While most deadstock is genuine, some sneaky companies have found a way to turn an unethical profit through deliberate overproduction. Mills that deliberately overproduce materials to sell an excess to a sustainably-minded market have become a new trend of textile greenwashing. This process makes us rethink what deadstock fabric is and if it really counts as deadstock? 

Reselling Overpriced Deadstock 

Furthering this concept, the uniquely shady ‘deadstock jobbers’ have emerged. Deadstock jobbers will buy deadstock material from textile mills only to resell it at higher prices to fashion houses. While not every jobber or deadstock marketplace operates unethically, those that do are creating a real problem in the industry. 

Both deliberate overproduction and selling deadstock fabric at exorbitantly higher prices are forms of greenwashing that set the whole market back.

Brands selling Deadstock Materials

There are some clever brands out there that have already made inroads into the deadstock fabric market.

Nona source

Nona Source logo
Nona Source @nona_source

With its name derived from Roman mythology and symbolising necessary change and human destiny, Nona is the first online, high-end fabric resale platform. The initiative was started by the Moet Hennessy Louis Vuitton (LVMH) conglomerate and sells deadstock from exclusive French fashion houses.

Nona gives a platform for people to engage with deadstock, by offering an easily accessible online marketplace.

Is it Sustainable?

Nona’s overall sustainability is where it gets a little trickier. Nona’s engagement with deadstock fabric is sustainable. However, companies in the LVMH group that Nona is a part of have had some sustainable missteps. In saying this, Nona itself seems to be ticking the right boxes. The company is showing that deadstock fabric can be sustainable.

With fabric waste allegations against industry giants including Nike, and Louis Vuitton, fashion’s relationship with deadstock waste is strained to say the least. This strained relationship is why Nona is so vital. Nona provides an avenue for LVMH luxury brands to engage in a more positive deadstock relationship.

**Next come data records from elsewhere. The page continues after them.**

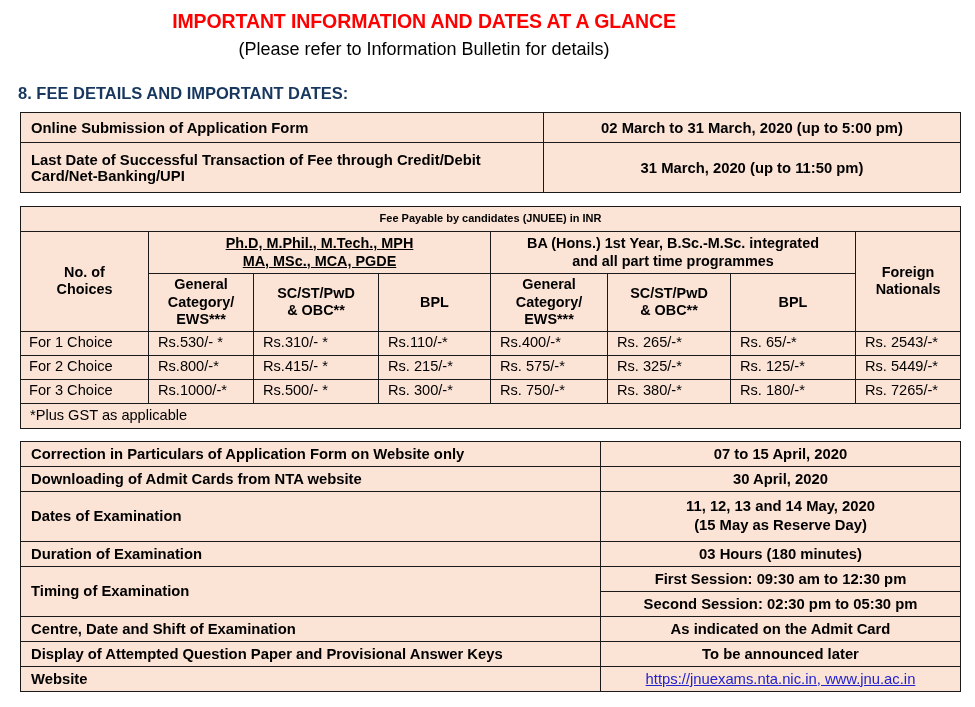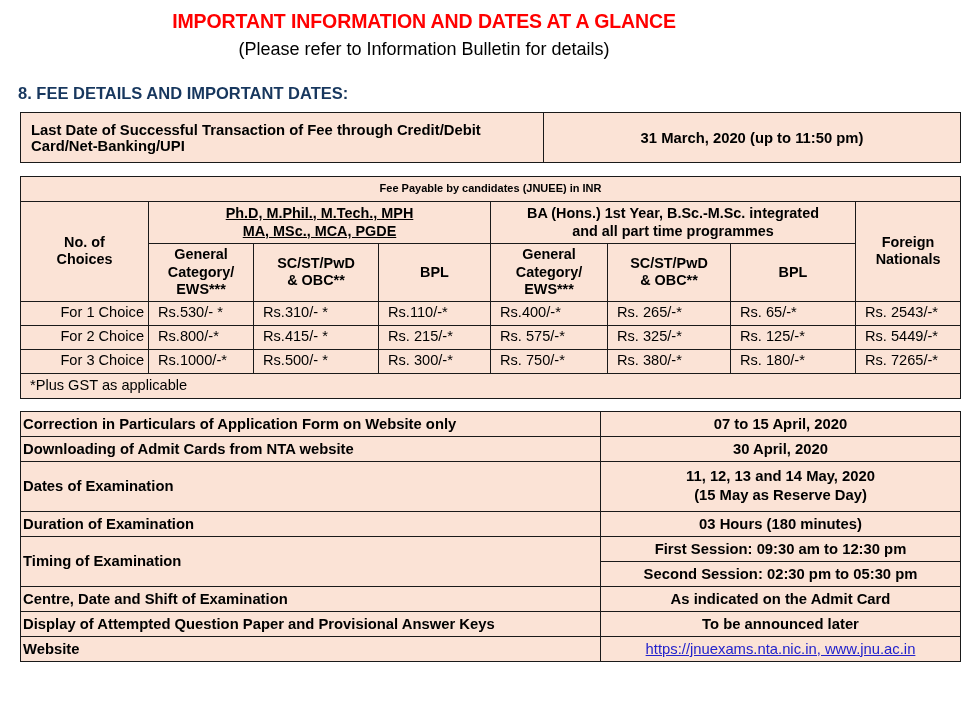--- a/index.html
+++ b/index.html
@@ -150,6 +150,10 @@
       <col style="width:417px">
     </colgroup>
     <tbody>
+      <tr>
+        <td class="lbl">Online Submission of Application Form</td>
+        <td class="c">02 March to 31 March, 2020 (up to 5:00 pm)</td>
+      </tr>
       <tr>
         <td class="lbl" style="height:50px;">Last Date of Successful Transaction of Fee through Credit/Debit Card/Net-Banking/UPI</td>
         <td class="c">31 March, 2020 (up to 11:50 pm)</td>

By 2021 Nona had sourced an impressive 1,000 fabrics from LVMH owned brands. By 2022 it plans to have doubled this number. Although there is always more to be done, Nona’s efforts to make a more responsible high-fashion sector should be applauded.

Queen of Raw

Queen of Raw logo
Queen of Raw @queenofraw

Queen of Raw is another online marketplace for deadstock material. Determined to spread industry knowledge, Queen of Raw explains what deadstock fabric is and how it can be sustainable. 

The marketplace sells everything from scrap packs (a variety of small fabric scraps) to luxury fabrics. Not shy about its sustainable goals, Queen of Raw has ambitious targets. The organisation has already impressively saved 1 billion gallons of water through selling deadstock fabric. 

Queen of Raw has made it easy to access deadstock fabric. It has formed a simplified system to encourage customers and sellers to move towards a less wasteful sector.

A New Fashion Industry

Working with deadstock fabrics
Photo by ActionVance on Unsplash

Fabric waste is a devastating problem in the fashion industry, and unused deadstock fabric forms part of this issue. While there are pros and cons to deadstock fabric use, it remains an actionable way to combat textile waste. There are companies already working to make deadstock part of a sustainable tomorrow that should be commended for their efforts. 

So, what is deadstock fabric and is deadstock fabric sustainable?

The simple answer is that it is quality fabric that can be a key part of a sustainable fashion sector, and that exists on an inherently sustainable ideal of wasting less.